(Entradas de la colección)
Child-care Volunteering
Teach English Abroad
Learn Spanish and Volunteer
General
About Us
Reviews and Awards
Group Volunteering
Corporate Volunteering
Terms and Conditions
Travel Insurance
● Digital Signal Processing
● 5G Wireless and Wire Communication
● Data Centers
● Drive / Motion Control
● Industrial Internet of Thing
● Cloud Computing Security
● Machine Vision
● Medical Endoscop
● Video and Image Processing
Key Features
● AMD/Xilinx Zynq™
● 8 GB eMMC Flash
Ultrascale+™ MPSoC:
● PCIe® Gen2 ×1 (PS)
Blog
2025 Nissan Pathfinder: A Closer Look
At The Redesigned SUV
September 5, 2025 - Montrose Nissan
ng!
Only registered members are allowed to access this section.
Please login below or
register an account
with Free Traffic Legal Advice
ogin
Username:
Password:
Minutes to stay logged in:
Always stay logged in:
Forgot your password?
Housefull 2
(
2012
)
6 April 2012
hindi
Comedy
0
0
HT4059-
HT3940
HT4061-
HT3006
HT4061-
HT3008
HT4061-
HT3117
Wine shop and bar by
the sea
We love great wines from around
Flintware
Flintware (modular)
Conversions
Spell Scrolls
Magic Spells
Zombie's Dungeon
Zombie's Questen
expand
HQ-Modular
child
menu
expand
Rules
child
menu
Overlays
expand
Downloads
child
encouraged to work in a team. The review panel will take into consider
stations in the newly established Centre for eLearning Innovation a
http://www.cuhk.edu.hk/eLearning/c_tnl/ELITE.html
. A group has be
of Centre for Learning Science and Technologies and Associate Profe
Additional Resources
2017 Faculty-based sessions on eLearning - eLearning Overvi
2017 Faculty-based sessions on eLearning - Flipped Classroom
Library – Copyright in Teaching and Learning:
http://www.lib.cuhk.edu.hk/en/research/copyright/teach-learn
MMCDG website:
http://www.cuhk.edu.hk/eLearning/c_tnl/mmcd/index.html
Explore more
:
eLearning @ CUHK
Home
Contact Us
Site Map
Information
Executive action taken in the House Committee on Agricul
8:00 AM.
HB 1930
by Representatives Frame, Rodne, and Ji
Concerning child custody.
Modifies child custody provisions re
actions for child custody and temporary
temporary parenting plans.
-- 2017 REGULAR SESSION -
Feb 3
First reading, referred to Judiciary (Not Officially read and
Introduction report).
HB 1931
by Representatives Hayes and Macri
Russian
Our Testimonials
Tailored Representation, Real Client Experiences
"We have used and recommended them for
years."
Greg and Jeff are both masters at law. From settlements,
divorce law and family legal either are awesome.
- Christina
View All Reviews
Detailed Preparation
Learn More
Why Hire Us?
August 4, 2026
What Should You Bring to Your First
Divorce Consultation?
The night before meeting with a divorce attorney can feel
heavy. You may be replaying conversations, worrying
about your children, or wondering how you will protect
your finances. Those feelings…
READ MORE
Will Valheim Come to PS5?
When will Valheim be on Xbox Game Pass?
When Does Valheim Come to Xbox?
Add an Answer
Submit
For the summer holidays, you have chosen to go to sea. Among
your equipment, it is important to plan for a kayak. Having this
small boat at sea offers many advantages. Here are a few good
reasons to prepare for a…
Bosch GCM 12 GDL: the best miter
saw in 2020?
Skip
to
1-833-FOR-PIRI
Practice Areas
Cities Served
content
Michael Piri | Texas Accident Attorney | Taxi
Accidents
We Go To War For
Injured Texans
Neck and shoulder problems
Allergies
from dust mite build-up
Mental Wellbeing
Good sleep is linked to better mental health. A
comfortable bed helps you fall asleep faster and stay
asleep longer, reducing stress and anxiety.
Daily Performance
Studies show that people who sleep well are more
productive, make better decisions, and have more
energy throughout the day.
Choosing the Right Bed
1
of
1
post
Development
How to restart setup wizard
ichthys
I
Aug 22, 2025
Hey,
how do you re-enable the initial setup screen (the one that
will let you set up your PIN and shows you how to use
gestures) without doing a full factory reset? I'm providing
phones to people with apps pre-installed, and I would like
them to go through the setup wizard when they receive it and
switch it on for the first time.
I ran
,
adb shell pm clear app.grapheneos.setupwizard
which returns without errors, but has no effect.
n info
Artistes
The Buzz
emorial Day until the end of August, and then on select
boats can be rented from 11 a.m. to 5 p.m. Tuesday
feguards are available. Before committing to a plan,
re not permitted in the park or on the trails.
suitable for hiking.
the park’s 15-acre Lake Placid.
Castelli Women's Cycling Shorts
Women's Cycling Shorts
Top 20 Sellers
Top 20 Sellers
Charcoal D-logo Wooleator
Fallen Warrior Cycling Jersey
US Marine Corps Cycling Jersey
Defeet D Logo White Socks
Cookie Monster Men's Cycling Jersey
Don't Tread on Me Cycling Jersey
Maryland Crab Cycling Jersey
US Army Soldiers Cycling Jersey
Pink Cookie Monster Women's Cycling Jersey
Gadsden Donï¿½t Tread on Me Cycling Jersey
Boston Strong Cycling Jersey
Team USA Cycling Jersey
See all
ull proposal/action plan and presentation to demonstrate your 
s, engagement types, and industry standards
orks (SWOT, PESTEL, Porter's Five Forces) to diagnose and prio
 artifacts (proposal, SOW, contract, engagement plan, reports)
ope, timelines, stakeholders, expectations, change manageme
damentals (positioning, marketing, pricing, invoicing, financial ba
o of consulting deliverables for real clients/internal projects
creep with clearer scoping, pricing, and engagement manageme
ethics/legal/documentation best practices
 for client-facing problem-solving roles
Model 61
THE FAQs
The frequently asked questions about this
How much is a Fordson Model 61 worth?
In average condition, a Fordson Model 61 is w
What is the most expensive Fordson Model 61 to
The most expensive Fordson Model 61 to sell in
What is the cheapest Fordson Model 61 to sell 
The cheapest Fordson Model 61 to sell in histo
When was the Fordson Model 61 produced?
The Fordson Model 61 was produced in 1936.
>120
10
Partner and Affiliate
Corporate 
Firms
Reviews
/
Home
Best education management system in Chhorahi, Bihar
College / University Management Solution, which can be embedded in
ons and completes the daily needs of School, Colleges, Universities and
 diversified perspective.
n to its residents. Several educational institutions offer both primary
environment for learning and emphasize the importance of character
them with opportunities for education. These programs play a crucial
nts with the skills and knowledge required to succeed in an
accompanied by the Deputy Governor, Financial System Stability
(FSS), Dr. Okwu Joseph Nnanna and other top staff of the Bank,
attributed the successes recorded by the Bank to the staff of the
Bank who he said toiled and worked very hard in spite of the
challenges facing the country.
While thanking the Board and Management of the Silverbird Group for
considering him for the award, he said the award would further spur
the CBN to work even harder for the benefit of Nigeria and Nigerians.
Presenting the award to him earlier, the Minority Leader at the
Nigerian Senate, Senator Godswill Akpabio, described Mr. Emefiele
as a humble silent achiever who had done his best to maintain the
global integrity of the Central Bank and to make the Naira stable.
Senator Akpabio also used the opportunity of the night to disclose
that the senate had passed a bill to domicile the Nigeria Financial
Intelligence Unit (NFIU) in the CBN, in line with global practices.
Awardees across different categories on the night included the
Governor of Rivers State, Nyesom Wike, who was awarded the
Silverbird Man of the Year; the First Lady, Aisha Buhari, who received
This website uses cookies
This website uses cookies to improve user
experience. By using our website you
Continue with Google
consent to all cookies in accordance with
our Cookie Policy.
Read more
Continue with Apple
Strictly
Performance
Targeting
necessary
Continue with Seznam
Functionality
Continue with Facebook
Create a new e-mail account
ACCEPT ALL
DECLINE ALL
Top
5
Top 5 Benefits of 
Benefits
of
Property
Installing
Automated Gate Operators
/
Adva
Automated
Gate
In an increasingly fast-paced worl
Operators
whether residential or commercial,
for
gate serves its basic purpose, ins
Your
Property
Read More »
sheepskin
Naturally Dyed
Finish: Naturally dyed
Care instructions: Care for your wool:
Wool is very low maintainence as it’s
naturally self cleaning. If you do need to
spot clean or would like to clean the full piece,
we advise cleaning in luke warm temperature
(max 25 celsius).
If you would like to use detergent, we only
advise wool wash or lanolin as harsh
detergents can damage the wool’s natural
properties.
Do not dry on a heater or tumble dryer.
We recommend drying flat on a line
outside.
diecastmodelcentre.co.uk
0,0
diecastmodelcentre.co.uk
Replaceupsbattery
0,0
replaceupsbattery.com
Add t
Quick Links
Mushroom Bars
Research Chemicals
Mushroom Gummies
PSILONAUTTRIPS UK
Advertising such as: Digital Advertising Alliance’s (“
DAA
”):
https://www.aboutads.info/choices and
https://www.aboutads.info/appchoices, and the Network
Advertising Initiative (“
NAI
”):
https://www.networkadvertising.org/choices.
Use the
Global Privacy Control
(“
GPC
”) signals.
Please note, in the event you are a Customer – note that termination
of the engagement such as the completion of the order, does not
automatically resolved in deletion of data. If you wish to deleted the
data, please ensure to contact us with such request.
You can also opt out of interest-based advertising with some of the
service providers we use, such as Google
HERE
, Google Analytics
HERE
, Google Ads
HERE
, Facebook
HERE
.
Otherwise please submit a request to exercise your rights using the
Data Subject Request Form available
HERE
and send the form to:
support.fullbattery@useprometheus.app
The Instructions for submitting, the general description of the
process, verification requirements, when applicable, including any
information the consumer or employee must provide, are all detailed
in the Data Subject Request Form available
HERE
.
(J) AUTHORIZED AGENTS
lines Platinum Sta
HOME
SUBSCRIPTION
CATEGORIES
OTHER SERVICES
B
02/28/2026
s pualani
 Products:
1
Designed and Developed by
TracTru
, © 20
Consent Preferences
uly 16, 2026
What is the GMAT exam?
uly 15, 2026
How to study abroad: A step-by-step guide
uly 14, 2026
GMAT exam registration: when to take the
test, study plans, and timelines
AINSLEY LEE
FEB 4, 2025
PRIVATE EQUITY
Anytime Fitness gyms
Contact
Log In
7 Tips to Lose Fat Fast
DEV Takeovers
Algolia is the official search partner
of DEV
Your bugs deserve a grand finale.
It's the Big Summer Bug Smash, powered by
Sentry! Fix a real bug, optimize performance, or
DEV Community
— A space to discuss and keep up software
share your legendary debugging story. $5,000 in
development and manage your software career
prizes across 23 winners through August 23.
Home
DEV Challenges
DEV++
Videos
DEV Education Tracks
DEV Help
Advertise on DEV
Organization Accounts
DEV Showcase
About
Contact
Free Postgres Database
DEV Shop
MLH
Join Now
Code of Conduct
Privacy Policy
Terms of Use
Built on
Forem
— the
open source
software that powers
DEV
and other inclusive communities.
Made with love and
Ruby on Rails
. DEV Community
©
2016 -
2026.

INSTRUCCIÓN DE TRABAJO ▸
Repite sin cambios las líneas de los ítems desde la primera hasta la que contiene "2017 Faculty-based sessions on eLearning - Flipped", ambas incluidas.

RESPUESTA AL PROBLEMA ▸
Child-care Volunteering
Teach English Abroad
Learn Spanish and Volunteer
General
About Us
Reviews and Awards
Group Volunteering
Corporate Volunteering
Terms and Conditions
Travel Insurance
● Digital Signal Processing
● 5G Wireless and Wire Communication
● Data Centers
● Drive / Motion Control
● Industrial Internet of Thing
● Cloud Computing Security
● Machine Vision
● Medical Endoscop
● Video and Image Processing
Key Features
● AMD/Xilinx Zynq™
● 8 GB eMMC Flash
Ultrascale+™ MPSoC:
● PCIe® Gen2 ×1 (PS)
Blog
2025 Nissan Pathfinder: A Closer Look
At The Redesigned SUV
September 5, 2025 - Montrose Nissan
ng!
Only registered members are allowed to access this section.
Please login below or
register an account
with Free Traffic Legal Advice
ogin
Username:
Password:
Minutes to stay logged in:
Always stay logged in:
Forgot your password?
Housefull 2
(
2012
)
6 April 2012
hindi
Comedy
0
0
HT4059-
HT3940
HT4061-
HT3006
HT4061-
HT3008
HT4061-
HT3117
Wine shop and bar by
the sea
We love great wines from around
Flintware
Flintware (modular)
Conversions
Spell Scrolls
Magic Spells
Zombie's Dungeon
Zombie's Questen
expand
HQ-Modular
child
menu
expand
Rules
child
menu
Overlays
expand
Downloads
child
encouraged to work in a team. The review panel will take into consider
stations in the newly established Centre for eLearning Innovation a
http://www.cuhk.edu.hk/eLearning/c_tnl/ELITE.html
. A group has be
of Centre for Learning Science and Technologies and Associate Profe
Additional Resources
2017 Faculty-based sessions on eLearning - eLearning Overvi
2017 Faculty-based sessions on eLearning - Flipped Classroom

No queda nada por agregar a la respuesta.